Tournant théologique ? Alain Badiou dément. Et répond à ces critiques de plusieurs façons. Sur le mode du dépit personnel, pour commencer, en confiant sa nostalgie d'une certaine solidarité entre ex-camarades. Hier, il pouvait dire "nous les soixante-huitards professionnels". Maintenant, il déplore que ce "nous"-là fasse défection : "Ce "nous" était précisément tout sauf un nom...", souffle-t-il.

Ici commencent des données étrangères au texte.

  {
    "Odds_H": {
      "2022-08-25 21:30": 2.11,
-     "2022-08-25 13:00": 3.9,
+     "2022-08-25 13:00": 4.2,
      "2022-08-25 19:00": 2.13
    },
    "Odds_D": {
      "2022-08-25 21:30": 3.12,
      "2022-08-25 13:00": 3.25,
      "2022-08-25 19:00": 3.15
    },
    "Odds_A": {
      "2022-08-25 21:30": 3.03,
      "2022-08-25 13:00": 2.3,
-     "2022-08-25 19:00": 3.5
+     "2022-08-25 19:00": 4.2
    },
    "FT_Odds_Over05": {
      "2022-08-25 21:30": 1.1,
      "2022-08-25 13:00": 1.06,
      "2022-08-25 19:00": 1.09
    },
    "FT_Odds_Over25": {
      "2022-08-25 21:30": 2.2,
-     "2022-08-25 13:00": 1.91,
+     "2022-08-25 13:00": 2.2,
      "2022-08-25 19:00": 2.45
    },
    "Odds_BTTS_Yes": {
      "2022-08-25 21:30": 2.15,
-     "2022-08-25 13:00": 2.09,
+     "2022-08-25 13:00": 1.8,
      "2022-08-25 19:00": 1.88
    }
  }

Pour le reste, le théoricien maoïste est tenté de rabattre la polémique sur un axe gauche/droite, un partage classique entre progrès et réaction. A l'entendre, les critiques dont il est la cible marquent l'émergence d'un néoconservatisme dont l'originalité serait à la mesure de l'expérience mao : "Quand se mettent en place des figures inédites du conservatisme, observe Badiou, elles sont souvent liées à des retournements, au pivotement de gens qui ont été nourris par la tradition révolutionnaire. Or le maoïsme a été la grande nouveauté politique issue de Mai 68. Dans ces conditions, il n'y a rien d'étonnant à ce que ses militants continuent d'irriguer les nouveautés. Y compris les nouveautés réactionnaires !"

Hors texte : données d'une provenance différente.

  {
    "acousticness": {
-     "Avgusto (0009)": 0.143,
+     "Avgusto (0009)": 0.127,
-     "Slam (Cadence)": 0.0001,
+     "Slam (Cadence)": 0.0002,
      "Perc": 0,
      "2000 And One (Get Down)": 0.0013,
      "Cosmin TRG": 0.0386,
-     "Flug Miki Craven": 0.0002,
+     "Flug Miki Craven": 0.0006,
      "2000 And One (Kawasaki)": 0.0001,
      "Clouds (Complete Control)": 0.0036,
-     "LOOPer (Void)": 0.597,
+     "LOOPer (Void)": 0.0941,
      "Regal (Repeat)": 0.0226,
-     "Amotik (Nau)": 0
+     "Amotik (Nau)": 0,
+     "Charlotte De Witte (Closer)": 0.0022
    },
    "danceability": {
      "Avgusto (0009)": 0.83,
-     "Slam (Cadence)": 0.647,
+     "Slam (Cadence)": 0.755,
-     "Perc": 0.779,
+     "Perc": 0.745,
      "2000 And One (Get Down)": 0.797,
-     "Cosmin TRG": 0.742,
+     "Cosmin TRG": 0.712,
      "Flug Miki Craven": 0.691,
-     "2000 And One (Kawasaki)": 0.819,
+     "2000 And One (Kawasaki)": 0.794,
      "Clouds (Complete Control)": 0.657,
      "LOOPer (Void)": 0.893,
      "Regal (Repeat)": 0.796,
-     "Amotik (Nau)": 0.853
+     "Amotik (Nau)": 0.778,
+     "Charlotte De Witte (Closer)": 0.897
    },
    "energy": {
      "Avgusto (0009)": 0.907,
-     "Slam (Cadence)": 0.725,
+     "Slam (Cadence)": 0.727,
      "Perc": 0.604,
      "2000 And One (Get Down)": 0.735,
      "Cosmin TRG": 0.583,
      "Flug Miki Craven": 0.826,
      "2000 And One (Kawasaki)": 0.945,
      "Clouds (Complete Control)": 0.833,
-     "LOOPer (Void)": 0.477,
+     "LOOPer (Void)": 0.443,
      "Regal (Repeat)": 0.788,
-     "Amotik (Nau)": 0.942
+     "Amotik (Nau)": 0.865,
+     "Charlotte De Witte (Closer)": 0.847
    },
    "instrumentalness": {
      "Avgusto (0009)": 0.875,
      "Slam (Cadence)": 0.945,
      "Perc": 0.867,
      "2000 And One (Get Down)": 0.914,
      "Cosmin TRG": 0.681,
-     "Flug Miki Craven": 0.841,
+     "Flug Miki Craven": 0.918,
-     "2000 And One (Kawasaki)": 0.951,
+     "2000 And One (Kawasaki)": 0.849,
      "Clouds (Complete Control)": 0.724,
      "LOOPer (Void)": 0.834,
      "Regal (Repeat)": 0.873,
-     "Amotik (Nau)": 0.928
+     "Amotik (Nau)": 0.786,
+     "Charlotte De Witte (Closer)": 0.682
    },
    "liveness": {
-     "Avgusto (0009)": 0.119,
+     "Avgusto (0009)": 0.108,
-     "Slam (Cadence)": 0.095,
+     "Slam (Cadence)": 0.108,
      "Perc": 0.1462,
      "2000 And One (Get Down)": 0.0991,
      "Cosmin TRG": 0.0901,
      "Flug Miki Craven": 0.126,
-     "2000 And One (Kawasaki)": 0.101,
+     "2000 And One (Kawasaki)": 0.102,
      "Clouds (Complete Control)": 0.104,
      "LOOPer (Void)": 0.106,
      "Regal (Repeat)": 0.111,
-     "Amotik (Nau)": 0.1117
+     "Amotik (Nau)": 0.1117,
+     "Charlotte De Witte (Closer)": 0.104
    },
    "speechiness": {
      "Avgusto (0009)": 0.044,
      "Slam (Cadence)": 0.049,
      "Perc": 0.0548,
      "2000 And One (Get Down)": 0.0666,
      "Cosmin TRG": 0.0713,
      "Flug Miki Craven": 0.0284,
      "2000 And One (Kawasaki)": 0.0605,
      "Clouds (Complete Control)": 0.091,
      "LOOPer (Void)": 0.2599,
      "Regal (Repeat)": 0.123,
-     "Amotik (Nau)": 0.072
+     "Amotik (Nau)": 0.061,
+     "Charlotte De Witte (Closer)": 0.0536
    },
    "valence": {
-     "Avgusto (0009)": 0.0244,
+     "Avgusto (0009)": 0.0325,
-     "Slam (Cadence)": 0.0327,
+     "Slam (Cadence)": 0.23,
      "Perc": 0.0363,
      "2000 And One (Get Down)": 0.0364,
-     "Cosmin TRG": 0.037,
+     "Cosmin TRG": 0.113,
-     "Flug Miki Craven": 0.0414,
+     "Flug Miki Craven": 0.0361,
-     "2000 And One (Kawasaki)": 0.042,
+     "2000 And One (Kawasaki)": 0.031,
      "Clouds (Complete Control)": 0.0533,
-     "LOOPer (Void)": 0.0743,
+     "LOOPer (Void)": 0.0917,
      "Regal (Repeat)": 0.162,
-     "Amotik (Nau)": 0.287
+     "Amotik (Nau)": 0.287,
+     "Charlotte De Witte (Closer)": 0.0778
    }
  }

S'il n'en reste qu'un... Dans la famille des normaliens "lacano-maoïstes", Alain Badiou se présente comme celui qui ne s'est jamais "retourné". Ni vers l'ordre bourgeois, ni vers le ciel des religions. Et si certains le décrivent comme un chrétien qui s'ignore, Badiou, lui, proteste de son radical athéisme. Pourtant, même ses meilleurs soutiens sont tentés d'inscrire sa pensée dans le champ théologique : ainsi le théoricien trotskiste Daniel Bensaïd évoque-t-il une "philosophie guettée par la sacralisation du miracle événementiel", tandis que son collègue slovène, Slavoj Zizek, n'hésite pas à présenter Badiou comme "le dernier grand auteur de la tradition française des catholiques dogmatiques". Quand on lui rappelle ces propos, l'intéressé ne se défile pas. "A mes yeux, assure-t-il, il n'y a pas d'histoire transcendante. Mais quand on rallie une cause puissante, on s'inscrit sur une scène qui est plus vaste que soi-même. Dès lors qu'on aborde les motifs de l'appel radical, de la conversion, du nouvel homme... je vois bien qu'il y a une généalogie chrétienne, oui, bien sûr. C'est pour cela que j'ai écrit le Saint Paul." Ainsi, le plus "marxiste-léniniste" de nos philosophes prend-il toute sa part dans l'aventure métaphysique du maoïsme français.

Jean Birnbaum
Article paru dans l'édition du 04.05.08.